Johns Hopkins UniversityEst. 1876

America’s First Research University

The Zanvyl Krieger School of Arts and Sciences is the core institution of Johns Hopkins University’s Homewood campus. Founded in 1876, Johns Hopkins was established as the nation’s first research university.

Today, each of the Krieger School’s faculty members is expected to spend as much time on research as on teaching. As a result, inquiry and the creation of new knowledge are the engine and fuel that drive teaching and learning in the school.

The Krieger School is comprised of 22 departments and 33 centers, programs, and institutes, and home to students interested in the arts, humanities, natural sciences, and social sciences. Christopher S. Celenza was named dean in January 2021. Our mission is discovery—the creation of new knowledge through research and scholarship, and the education of our students, undergraduate and graduate alike.

The Krieger School offers comprehensive undergraduate and graduate education at the core of the Johns Hopkins complex of schools, centers, and institutes. More than 150 years after the University opened, the Krieger School of Arts and Sciences still follows the guiding principles of Hopkins’s visionary first president, Daniel Coit Gilman, which position the school at the forefront of knowledge.

JHU seal

The best teachers are usually those who are free, competent, and willing to make original researches in the library and the laboratory. The best investigators are usually those who have also the responsibilities of instruction, gaining thus the incitement of colleagues, the encouragement of pupils, the observation of the public.”

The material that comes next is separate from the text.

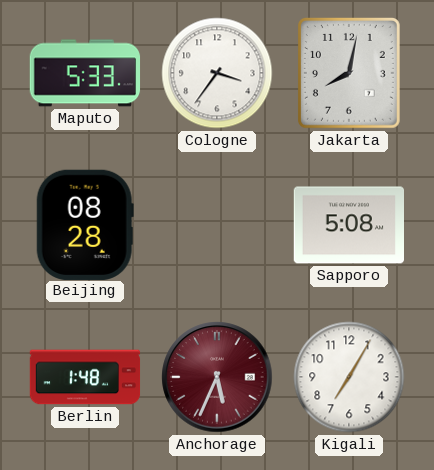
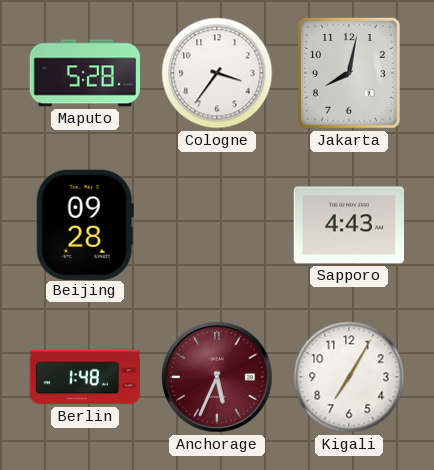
Maputo: 5:33 -> 5:28
Beijing: 08:28 -> 09:28
Sapporo: 5:08 -> 4:43
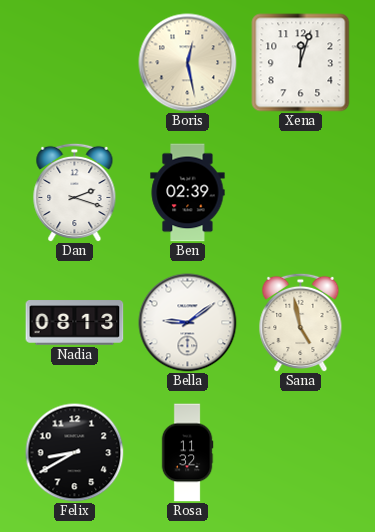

President Daniel Coit Gilman
Dedication of Gilman Hall in 1915.

Dedication of Gilman Hall, May 21, 1915. Photo: JHU Special Collections.

History

The plan that Gilman devised and began to carry out in 1876 established Johns Hopkins as the nation’s first research university—that is, an institution in which every faculty member was actively engaged in original investigations. Gilman dismissed the notion that teaching and research are separate endeavors; he believed that success in one depended on success in the other.

The realization of Gilman’s philosophy at Hopkins, and at other institutions that later attracted Hopkins-trained scholars, revolutionized higher education in America, leading to the modern research university system.

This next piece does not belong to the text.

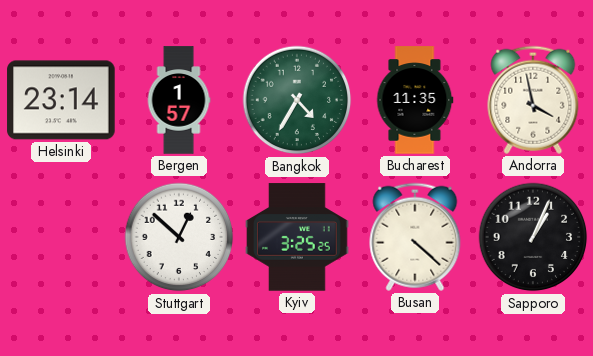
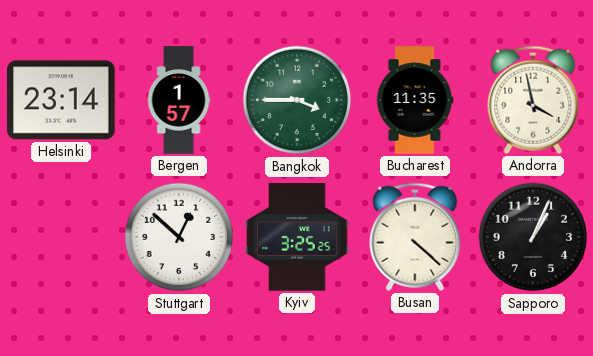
Bangkok: 4:35 -> 3:45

Johns Hopkins has been responding to the world’s needs since its inception in 1876. The Krieger School is uniquely situated to build on that tradition by providing research opportunities to students in all disciplines as early as their first year and by creating innovative partnerships with the other divisions of the university.

Daniel Coit Gilman

Our simple aim is to make scholars, strong, bright, useful, and true.”

President Daniel Coit Gilman

Zanvyl Krieger

Zanvyl Krieger

Krieger was a life-long Baltimorean with committed civic ties. He played an ownership role in both the Baltimore Orioles and the Baltimore Colts. His charitable concerns included the Krieger Children’s Eye Center at Johns Hopkins’ Wilmer Ophthalmological Institute; the United States Holocaust Memorial Museum; the Kennedy Krieger Institute, a world-renowned clinic for children with disabilities; and the Krieger Mind/Brain Institute at Johns Hopkins’ Homewood campus. Krieger was a graduate of Baltimore City College, Johns Hopkins University, and Harvard Law School. He was the key investor in U.S. Surgical, which owned the rights to a method for closing surgical incisions without cloth fiber stitches. This sagacious investment allowed Krieger to move from civic involvement to epic philanthropy.

By turns a distiller, a lawyer, and an extremely successful business entrepreneur, Zanvyl Krieger made his name best known as an extraordinary philanthropist. His greatest single gift was a $50 million challenge grant, made in 1992, to the School of Arts and Sciences of the Johns Hopkins University. The gift is one of the largest ever directed exclusively to a U.S. school or college of arts and sciences. To pay fitting tribute, Hopkins renamed its core institution, so that it is now the Zanvyl Krieger School of Arts and Sciences and awarded Krieger an honorary doctorate of humane letters.